Они не стали засиживаться допоздна. Перед тем как идти спать, Уильям спросил жену:
– А ваш отец когда-нибудь занимался политикой?
– Он был пять лет членом парламента от какого-то поселка в Корнуолле – Митчелл… или Сент-Майкл… Его округ состоял всего из двух приходов, избирателей человек пять… По-моему, за всё это время папа ни разу не брал слово. Мы только слышали о беспорядках, у нас их не было. Премьер-министром тогда был Спенсер Персиваль; папа как раз вышел в коридор Палаты общин, когда сэра Спенсера там застрелили… Если не ошибаюсь, это было три года тому назад. Папа был поражен тем, как смерти сэра Спенсера радовались в провинции. Убийцу повесили всего через неделю после его злодеяния. Я помню, что наши гости очень этому удивлялись: «Почему так скоро? Такое впечатление, что его нарочно хотят выставить одиночкой, хотя все купцы в Ливерпуле недовольны новыми военными налогами»… Папа не любит об этом вспоминать; он был рад избавиться от парламентских обязанностей и заниматься только наукой.
– То есть он не смог бы переплавиться в министра? – улыбнулся Уильям.
– Что вы! – рассмеялась Магдалена. – Вы же видели девиз на его печатке: CURA QUIETEM[17]. И цапля, стоящая на одной ноге.
Глава десятая. Вместе и врозь
Ночь выдалась ужасной: у молодой англичанки, занимавшей соседний номер, начались роды. Два часа она страшно кричала, пока ее голос не начал слабеть и, наконец, не смолкнул совершенно, от чего Селесте, накрывшей голову подушкой, сделалось еще тоскливей. Пищал ли младенец? Этого она не слыхала. Ее вдруг объял черный, беспросветный страх смерти, которая всегда стоит за спиной. Зачем она только ходила на кладбище? Закопченные от пожара гипсовые скульптуры показались ей душами, попавшими в чистилище.

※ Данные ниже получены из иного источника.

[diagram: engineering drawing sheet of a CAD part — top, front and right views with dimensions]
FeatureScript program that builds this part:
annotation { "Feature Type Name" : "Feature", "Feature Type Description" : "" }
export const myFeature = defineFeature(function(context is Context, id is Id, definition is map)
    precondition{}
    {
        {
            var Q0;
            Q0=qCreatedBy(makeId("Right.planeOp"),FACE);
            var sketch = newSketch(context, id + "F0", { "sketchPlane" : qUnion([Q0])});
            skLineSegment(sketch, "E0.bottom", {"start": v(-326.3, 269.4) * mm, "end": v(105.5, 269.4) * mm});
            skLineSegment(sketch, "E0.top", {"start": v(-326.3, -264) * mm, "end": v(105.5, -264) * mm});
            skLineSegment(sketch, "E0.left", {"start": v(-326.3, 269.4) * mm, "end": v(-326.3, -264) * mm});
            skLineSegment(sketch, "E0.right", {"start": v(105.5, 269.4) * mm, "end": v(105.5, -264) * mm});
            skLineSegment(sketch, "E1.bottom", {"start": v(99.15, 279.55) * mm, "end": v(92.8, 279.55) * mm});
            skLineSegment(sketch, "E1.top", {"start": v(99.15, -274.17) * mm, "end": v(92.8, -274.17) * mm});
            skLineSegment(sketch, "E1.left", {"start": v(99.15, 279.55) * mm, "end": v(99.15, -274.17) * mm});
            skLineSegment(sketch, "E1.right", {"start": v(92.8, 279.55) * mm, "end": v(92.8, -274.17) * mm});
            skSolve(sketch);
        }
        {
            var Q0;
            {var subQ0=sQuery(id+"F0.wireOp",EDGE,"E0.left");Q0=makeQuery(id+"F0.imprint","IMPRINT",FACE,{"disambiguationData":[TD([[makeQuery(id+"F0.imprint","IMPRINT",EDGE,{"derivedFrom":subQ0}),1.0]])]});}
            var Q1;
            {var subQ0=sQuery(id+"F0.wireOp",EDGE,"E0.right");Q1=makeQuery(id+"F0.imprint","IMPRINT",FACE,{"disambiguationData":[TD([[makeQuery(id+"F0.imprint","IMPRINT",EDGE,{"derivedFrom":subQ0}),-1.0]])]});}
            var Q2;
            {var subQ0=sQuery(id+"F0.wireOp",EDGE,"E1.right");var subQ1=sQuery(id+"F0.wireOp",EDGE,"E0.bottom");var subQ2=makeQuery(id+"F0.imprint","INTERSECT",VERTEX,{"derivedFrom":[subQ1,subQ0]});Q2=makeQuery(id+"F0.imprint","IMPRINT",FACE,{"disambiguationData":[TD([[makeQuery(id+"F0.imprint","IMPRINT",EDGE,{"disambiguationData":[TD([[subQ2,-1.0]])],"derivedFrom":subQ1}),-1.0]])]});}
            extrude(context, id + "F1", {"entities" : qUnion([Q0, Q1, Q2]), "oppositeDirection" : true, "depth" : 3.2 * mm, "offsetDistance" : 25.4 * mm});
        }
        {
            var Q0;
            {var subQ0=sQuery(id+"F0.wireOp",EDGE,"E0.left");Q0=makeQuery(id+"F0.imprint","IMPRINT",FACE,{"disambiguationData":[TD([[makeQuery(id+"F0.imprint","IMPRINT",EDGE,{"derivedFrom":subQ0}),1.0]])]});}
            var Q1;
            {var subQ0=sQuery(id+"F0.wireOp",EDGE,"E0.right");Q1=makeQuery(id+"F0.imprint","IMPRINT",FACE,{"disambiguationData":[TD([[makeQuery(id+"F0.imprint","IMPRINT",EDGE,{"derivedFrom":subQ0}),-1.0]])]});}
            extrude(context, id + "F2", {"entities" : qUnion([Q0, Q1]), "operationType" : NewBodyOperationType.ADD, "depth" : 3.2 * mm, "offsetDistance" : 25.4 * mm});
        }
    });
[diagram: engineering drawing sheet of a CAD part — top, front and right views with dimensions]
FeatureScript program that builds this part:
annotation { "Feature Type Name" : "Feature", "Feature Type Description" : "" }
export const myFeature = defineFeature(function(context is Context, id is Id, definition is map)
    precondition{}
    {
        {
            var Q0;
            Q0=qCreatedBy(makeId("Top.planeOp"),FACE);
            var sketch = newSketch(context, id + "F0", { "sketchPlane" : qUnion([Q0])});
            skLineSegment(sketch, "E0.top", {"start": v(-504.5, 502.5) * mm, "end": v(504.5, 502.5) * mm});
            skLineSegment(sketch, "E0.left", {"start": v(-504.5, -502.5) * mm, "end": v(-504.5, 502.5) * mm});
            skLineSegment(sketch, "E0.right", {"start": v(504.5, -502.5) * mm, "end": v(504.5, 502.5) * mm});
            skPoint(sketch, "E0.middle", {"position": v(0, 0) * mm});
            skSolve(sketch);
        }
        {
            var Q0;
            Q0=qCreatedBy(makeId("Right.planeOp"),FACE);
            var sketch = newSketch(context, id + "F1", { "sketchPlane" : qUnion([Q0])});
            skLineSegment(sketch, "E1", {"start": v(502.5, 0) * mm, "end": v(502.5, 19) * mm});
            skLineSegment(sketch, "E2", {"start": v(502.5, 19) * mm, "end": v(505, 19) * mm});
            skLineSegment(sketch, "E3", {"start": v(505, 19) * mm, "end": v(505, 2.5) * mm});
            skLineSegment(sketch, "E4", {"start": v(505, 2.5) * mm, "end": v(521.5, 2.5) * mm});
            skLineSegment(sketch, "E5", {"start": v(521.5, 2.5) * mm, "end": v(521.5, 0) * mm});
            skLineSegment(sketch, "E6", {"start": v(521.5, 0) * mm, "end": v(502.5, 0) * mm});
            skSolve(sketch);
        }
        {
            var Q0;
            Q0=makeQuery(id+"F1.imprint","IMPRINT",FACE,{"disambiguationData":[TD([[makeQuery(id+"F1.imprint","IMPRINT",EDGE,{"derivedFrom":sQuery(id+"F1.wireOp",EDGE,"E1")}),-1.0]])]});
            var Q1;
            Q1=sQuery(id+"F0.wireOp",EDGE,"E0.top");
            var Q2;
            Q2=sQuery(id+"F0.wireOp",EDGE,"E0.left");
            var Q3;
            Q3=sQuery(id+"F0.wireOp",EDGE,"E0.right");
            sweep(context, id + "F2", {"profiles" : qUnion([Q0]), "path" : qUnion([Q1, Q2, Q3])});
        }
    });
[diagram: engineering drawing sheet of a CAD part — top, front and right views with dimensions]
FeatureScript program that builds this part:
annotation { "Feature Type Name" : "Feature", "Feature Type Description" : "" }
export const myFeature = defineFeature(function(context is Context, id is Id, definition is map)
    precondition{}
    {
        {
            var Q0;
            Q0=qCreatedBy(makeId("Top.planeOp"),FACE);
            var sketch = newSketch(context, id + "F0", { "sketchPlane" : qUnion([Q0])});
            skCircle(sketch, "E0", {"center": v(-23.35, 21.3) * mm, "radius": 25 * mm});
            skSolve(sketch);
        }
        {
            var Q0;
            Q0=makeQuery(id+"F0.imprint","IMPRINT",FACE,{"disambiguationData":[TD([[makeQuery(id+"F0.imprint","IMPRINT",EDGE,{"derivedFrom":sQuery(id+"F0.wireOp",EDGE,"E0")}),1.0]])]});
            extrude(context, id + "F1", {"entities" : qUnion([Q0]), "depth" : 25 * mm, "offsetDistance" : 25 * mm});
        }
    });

Утром вся гостиничная прислуга была занята, уничтожая следы ночной трагедии. Хозяйка многословно извинялась перед госпожой де Шатобриан за доставленные неудобства, уговаривая не покидать Антверпен так скоро; Селесту тошнило от отвращения. Боже мой, мучительная гибель женщины во цвете лет, исполнявшей свое природное предназначение, – всего лишь неудобство для окружающих! Презрение к смерти считается мужеством, но только к своей смерти, не к чужой!
Селеста не знала радости материнства… хотя вряд ли в ее молодости материнство стало бы радостью. Рене говорит, что после несчастья родиться самому самое горькое несчастье – подарить жизнь другому, поэтому он не любит ходить на свадьбы и на крестины. Что она смогла бы дать младенцу, не вовремя появившемуся на свет посреди хаоса, страха, предательства и лишений? Даже если бы они оба пережили каким-то чудом то страшное время, всё дальнейшее существование ее дитя стало бы для нее источником нескончаемых тревог, ведь во́йны почти не прекращались. Вот и теперь надвигается гроза… Маленькой Анне, дочери Луи де Шатобриана, не исполнилось еще и двух лет; лишь бы она не осталась сиротой, как ее отец… Как это ужасно! Дети рождаются в муках, порой забирая жизнь своей матери, а потом их посылают на войну, чтобы убивать других рожденных в муках детей и гибнуть самим…
На площадях и бульварах Гента обучали бельгийских и английских рекрутов; по реке прибывали баржи, с которых выгружали на берег артиллерийские орудия, зарядные ящики, целые стада быков и лошадей, дрыгавших ногами с пронзительным ржанием, пока их переносили кранами по воздуху, обвязав ремешками; маркитантки везли в своих тележках тюки, бочонки, детей и мужнины ружья.